- Opening Delimiter -
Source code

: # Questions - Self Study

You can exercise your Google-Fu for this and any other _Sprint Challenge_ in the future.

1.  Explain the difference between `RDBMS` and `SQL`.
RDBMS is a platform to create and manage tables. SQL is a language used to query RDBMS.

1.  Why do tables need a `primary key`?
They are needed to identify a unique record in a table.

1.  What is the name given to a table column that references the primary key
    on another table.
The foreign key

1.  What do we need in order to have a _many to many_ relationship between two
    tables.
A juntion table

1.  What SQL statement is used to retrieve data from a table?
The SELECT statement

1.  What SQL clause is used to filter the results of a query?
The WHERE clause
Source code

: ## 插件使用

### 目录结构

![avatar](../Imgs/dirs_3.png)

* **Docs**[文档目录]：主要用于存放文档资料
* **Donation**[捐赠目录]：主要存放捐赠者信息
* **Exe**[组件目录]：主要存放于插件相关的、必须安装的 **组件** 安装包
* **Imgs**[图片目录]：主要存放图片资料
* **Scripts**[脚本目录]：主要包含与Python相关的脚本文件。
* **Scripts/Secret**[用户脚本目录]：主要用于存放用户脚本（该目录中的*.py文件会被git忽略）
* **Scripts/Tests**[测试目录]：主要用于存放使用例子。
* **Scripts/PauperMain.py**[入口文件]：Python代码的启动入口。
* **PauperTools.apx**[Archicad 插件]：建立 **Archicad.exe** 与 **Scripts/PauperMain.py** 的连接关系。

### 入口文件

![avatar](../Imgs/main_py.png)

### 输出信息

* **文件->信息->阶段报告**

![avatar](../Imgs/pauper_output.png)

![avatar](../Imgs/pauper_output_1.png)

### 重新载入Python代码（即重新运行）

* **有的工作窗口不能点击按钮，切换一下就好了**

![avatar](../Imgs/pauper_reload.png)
- Closing Delimiter -
Task - Work out how many lines in this data contain "primary". Only that number should be given.

Answer to this task - 2